When things go wrong in a mine, they tend to go really wrong. And like all confined spaces, the people endangered by a safety incident in a mine are not only the miners but also the people trying to save them. In fact, according to CCOHS, an estimated 60% of the workers killed in confined spaces in Canada were would-be rescuers. And according to the United States Mine Rescue Association, 151 rescuers have died in 39 mine incidents in the US since 1869, with 17 of those fatalities occurring in three accidents since 2000. (Click here for more on confined space emergency plans.)
A mine incident can create a Sophie’s choice—do you endanger rescuers by sending them into a hazardous situation to save injured workers or do you protect the rescuers by calling off their efforts, knowing that it means people trapped in the mine will die. Rescuers at a mine in Nevada were recently faced with this horrible situation.
Man Gets Trapped in Abandoned Mine
According to the AP, Devin Westenskow, a father of five, plunged into an abandoned mine shaft in Nevada. Nearly 200 feet down, video images showed that he was injured but still breathing, trapped by debris.
But the 100-year shaft was extremely unstable with crumbling walls. As one rescuer tried to descend to reach the man, he was hit by a large rock, which split his hardhat. Other efforts yielded more falling rocks.
The decision was ultimately made that rescue efforts were too dangerous.
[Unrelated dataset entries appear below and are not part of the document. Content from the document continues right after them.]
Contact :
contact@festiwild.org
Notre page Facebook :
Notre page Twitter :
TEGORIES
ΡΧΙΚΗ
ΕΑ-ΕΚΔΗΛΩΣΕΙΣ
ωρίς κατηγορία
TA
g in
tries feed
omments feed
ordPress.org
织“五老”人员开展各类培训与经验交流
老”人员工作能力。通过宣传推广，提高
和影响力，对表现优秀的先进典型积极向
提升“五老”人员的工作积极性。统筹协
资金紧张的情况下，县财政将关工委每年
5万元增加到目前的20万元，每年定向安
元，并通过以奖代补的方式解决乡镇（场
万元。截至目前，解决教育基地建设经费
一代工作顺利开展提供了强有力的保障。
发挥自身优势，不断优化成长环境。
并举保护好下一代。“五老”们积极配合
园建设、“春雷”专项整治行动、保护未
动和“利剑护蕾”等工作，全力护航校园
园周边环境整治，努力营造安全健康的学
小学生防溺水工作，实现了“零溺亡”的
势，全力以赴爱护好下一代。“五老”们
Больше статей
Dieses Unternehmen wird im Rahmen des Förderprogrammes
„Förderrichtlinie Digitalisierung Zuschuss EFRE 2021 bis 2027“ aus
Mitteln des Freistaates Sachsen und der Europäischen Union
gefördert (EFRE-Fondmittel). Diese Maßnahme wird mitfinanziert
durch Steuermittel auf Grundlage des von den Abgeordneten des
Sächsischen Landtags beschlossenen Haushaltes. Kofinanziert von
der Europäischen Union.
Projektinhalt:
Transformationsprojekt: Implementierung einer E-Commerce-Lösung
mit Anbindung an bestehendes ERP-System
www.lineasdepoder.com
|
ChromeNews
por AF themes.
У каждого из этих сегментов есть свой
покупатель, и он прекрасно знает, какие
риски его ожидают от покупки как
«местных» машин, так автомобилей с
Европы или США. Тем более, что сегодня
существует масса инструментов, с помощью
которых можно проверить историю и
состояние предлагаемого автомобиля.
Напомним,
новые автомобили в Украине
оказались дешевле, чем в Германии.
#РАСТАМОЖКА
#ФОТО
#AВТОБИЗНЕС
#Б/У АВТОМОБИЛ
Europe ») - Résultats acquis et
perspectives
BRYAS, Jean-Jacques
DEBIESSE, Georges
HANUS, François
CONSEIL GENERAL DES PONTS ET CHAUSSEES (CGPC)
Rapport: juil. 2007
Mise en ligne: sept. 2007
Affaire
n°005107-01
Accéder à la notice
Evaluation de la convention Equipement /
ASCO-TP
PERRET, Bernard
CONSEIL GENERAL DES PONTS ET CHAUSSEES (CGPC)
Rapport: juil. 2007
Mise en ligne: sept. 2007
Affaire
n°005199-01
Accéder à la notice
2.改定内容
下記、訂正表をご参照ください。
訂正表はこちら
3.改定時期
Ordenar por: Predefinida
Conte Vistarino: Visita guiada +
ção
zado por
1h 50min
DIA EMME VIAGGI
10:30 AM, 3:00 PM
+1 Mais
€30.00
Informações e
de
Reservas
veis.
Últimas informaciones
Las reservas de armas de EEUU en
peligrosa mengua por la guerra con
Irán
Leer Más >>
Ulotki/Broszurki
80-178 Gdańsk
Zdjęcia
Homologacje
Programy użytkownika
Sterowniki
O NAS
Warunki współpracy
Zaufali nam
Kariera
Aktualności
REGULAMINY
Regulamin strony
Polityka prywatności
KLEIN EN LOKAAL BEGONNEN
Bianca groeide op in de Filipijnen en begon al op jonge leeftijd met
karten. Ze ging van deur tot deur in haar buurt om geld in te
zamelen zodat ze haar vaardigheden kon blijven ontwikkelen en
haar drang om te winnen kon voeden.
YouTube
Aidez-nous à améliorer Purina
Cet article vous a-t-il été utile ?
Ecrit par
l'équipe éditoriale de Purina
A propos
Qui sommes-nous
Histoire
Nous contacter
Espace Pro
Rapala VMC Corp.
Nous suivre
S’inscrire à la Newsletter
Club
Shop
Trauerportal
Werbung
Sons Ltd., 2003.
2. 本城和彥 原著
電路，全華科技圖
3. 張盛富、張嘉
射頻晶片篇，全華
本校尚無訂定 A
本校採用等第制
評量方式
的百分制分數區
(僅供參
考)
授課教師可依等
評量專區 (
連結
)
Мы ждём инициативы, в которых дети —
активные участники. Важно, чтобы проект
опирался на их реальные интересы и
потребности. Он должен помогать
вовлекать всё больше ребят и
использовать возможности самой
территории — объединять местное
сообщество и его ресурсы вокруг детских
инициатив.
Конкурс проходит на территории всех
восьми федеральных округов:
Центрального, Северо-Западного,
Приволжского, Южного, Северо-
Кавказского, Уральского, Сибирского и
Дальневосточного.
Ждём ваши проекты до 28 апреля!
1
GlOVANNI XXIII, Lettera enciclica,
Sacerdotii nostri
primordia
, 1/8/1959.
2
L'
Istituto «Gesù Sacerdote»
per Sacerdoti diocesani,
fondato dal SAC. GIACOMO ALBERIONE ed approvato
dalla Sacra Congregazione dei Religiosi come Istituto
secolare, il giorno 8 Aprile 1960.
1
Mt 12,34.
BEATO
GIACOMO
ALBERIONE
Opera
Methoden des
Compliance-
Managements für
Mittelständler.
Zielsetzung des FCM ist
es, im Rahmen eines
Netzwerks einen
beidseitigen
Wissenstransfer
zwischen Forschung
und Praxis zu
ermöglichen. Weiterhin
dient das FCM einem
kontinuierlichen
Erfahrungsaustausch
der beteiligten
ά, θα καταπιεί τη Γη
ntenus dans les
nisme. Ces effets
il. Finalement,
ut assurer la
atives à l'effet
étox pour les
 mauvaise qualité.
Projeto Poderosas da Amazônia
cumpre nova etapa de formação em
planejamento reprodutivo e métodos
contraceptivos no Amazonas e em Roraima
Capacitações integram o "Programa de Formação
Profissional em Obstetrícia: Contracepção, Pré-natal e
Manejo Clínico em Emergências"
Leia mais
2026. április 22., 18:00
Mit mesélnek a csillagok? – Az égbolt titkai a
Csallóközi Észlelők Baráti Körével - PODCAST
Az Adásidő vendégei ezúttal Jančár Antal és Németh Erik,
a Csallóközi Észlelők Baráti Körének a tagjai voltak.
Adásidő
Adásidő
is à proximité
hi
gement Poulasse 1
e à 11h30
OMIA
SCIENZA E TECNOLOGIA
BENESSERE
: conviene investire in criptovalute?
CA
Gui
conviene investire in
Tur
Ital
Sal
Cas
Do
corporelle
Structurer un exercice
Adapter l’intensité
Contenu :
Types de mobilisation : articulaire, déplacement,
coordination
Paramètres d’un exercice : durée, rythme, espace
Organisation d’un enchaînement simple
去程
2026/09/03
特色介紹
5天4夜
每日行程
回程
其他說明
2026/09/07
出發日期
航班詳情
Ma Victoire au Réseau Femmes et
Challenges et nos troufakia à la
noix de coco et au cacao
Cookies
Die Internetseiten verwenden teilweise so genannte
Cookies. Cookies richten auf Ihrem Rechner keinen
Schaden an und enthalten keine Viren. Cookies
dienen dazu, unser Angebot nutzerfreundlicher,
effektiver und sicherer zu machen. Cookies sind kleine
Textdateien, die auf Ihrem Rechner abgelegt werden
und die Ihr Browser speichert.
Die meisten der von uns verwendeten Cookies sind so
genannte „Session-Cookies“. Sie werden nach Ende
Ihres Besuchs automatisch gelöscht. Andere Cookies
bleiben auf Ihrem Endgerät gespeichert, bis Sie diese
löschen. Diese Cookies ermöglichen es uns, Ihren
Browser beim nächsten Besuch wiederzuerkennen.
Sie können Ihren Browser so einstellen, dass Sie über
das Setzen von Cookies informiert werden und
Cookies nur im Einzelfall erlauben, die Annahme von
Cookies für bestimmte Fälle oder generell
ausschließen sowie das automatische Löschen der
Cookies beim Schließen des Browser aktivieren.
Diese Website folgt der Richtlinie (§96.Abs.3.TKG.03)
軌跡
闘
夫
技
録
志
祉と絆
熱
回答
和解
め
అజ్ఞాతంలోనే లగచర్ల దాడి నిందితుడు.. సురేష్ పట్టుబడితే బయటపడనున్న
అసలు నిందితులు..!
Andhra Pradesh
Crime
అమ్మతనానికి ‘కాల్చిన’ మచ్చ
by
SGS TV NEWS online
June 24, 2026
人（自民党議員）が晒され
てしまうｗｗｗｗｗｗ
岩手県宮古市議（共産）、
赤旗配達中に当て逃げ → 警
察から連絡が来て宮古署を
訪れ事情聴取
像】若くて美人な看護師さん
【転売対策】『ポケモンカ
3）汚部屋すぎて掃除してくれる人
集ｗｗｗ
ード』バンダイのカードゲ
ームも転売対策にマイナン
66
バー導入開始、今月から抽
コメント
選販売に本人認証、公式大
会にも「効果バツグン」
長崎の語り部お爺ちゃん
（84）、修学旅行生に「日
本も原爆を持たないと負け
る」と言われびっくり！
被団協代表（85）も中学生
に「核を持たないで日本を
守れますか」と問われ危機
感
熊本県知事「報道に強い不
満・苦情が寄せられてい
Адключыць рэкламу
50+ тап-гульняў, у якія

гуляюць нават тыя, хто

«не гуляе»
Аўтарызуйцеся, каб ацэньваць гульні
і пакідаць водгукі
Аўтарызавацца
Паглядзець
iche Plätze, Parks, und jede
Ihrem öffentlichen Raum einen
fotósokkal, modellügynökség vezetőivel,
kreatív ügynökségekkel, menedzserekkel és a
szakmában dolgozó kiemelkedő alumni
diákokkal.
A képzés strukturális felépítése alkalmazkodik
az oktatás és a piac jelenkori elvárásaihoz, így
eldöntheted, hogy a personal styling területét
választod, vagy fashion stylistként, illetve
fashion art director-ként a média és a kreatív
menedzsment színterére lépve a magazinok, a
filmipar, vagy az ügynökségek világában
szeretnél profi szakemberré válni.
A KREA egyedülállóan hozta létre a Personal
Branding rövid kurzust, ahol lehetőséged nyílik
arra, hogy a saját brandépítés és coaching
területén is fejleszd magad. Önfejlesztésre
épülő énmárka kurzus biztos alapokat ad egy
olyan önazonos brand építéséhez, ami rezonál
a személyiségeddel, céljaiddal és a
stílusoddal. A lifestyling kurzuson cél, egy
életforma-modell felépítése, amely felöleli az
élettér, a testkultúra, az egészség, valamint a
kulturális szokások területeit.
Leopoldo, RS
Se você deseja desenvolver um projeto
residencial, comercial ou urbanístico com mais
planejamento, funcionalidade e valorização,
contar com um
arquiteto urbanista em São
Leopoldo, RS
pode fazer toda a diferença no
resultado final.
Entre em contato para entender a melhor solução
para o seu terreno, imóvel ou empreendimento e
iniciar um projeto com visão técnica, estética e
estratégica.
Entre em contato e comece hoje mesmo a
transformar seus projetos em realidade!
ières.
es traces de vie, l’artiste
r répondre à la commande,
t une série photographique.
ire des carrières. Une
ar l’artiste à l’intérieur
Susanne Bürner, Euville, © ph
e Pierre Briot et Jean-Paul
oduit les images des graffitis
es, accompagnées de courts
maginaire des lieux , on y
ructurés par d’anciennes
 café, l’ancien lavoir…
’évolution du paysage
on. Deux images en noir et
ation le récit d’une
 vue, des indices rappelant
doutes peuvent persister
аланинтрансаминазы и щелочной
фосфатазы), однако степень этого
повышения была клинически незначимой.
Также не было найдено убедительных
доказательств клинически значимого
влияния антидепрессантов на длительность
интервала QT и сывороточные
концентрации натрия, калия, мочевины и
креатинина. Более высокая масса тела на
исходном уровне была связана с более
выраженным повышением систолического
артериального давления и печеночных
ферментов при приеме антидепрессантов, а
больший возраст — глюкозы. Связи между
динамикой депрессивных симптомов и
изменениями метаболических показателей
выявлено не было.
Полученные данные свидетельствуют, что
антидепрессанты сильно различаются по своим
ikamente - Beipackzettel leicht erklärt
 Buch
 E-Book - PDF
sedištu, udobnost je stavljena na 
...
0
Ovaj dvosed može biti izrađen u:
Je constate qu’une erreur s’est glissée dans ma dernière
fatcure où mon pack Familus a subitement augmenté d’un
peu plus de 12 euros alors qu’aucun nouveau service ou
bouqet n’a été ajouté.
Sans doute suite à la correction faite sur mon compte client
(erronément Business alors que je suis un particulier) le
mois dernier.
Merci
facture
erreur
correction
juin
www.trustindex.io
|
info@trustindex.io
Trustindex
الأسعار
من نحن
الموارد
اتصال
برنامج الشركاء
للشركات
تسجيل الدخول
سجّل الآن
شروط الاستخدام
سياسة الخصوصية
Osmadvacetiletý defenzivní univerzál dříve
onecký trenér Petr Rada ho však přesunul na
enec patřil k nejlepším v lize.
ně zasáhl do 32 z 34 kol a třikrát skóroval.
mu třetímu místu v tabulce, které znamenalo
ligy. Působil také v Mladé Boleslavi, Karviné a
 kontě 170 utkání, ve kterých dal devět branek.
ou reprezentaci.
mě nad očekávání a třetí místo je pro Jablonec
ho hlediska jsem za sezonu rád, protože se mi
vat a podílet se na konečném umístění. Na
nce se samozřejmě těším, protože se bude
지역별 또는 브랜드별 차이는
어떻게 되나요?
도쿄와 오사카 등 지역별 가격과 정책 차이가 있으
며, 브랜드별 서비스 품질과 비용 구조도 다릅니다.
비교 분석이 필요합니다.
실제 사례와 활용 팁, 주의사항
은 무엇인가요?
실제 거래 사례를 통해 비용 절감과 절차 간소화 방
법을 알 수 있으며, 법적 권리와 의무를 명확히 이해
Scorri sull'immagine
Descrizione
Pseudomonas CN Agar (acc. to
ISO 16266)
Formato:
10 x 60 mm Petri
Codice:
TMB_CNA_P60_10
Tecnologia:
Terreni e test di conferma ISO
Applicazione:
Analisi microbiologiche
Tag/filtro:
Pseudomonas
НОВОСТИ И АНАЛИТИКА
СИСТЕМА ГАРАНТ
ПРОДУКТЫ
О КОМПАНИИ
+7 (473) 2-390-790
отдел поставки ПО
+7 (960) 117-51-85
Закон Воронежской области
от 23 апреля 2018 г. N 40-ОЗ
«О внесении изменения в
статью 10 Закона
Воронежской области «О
So rescue teams were told to stand down in their bid to reach the 28-year-old—even though he was still alive.
The situation raised this ethical dilemma: How do you balance the desire to save a human being in peril with the equally important priority of keeping emergency workers safe and alive to rescue another day?
“You’re playing God in a sense,” said Rob McGee, secretary-treasurer of the United States Mine Rescue Association. He said he couldn’t recall a mine rescue operation that was halted while someone was still alive. But, he noted, a rescue gone awry compounds such a tragedy, adding another layer of grief. Only officials on the ground can know how best to proceed, he said.
The man’s family members praised rescuers for their efforts and, in a joint statement, said they understood when told of the decision to call off the rescue effort. But such understanding wasn’t unanimous. As news reports of the trapped man gained national attention, newspaper readers and others online reacted with a mix of comment that included strong opinion that no one should be abandoned in such a situation.
Such life or death decisions aren’t confined to mining disasters. For example, firefighters and other first responders on the scene of crises face choices such as whether to rescue people in burning buildings or from structures on the verge of collapse.
So what do you think – should the rescue been called off while the man trapped in the mine was still alive?